--- Reading text ---

The Scheme of Translation from Larval Subjects Now, those who have kindly been following my recent posts and who know a bit of my background no doubt recognize that I’ve been particularly unkind to Lacan and Žižek. Not only have I been unkind, I’ve been resolutely unfair, misrepresenting their positions in a number of ways.
I have, for example, continuously used Lacan and Žižek as examples of the sort of thought I’m trying to overcome and have accused them of reducing the world to the signifier. As Lacan remarks in Encore, “the universe is the flower of rhetoric”. Clearly such a statement is thesis from the standpoint of any object-oriented philosophy insofar as object-oriented philosophy seeks to defend the reality of objects of all sorts, rejecting any metaphysics– and they are metaphysics –that would treat objects as product of the culture, the human, language, texts, power, mind, etc. There is, of course, an important and subtle qualification of this defense of the reality of objects; for, since texts, humans, minds, languages, texts, forms of power and all the rest are objects too, these things too are real. A discourse is real and therefore both is difference and produces difference. But a tree is real as well and exists regardless of whether discourses exist. At any rate, my charges again Lacan and Žižek might be disconcerting given that I have both practiced as a psychoanalyst and have written so much on Lacan and Žižek.

--- Supplied material ---

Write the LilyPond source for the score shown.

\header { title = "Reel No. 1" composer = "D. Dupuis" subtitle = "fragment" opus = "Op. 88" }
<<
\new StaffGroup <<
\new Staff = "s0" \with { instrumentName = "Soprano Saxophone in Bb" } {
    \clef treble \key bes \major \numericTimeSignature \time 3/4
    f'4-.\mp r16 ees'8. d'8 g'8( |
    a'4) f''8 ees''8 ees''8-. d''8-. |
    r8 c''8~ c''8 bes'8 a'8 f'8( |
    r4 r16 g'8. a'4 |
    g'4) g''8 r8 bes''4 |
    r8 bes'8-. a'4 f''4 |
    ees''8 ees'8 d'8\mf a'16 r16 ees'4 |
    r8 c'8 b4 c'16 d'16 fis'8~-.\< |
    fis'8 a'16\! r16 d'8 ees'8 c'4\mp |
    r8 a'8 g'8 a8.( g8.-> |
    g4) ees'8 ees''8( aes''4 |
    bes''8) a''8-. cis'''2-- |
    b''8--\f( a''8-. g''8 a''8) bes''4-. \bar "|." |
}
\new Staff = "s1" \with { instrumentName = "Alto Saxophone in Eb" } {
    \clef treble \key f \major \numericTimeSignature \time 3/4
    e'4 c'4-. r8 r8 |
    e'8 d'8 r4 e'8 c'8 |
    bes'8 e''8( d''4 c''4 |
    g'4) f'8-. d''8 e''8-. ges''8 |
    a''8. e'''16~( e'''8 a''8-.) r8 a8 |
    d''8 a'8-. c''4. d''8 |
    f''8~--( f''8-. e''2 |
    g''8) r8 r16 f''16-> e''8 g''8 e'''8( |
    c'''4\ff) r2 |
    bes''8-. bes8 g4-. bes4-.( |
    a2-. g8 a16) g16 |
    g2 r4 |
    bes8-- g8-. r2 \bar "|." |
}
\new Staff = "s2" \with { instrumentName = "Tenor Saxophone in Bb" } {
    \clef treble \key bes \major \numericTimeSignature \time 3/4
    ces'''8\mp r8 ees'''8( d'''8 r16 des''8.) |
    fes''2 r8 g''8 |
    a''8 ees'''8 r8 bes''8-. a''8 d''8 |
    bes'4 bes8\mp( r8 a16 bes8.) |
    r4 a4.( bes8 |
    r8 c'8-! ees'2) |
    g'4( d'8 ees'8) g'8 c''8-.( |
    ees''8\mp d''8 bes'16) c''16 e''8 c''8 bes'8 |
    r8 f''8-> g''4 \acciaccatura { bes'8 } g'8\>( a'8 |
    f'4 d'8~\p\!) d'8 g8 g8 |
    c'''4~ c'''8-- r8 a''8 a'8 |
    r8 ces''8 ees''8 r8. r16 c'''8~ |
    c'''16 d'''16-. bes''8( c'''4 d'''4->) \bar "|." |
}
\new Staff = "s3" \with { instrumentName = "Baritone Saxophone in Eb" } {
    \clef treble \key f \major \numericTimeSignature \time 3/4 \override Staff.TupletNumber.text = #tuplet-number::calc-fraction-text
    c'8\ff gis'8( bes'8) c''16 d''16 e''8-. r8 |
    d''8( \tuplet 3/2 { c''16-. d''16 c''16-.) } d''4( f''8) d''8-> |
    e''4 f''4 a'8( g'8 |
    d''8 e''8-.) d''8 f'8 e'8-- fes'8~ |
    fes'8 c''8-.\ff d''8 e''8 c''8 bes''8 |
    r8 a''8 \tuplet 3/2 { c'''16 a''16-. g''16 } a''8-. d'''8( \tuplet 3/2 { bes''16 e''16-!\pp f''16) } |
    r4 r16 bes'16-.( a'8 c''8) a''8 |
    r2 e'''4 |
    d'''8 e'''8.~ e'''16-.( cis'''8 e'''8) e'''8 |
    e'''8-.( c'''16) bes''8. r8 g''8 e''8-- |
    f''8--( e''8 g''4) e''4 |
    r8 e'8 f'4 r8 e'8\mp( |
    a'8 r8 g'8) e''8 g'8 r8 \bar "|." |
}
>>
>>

---

Problems to solve:
A. Transcribe the passage of the post on Lacan and Žižek, starting with "The Scheme of" and going on through "number of ways.".
B. According to the post on Lacan and Žižek, in which work does Lacan remark that "the universe is the flower of rhetoric"?
C. The post on Lacan and Žižek names the things that a rejected metaphysics would treat objects as a product of. List each one.
The rows have no connection to the post on Lacan and Žižek.

In response:
A.
The Scheme of Translation from Larval Subjects Now, those who have kindly been following my recent posts and who know a bit of my background no doubt recognize that I’ve been particularly unkind to Lacan and Žižek. Not only have I been unkind, I’ve been resolutely unfair, misrepresenting their positions in a number of ways.

B. Encore

C.
the culture
the human
language
texts
power
mind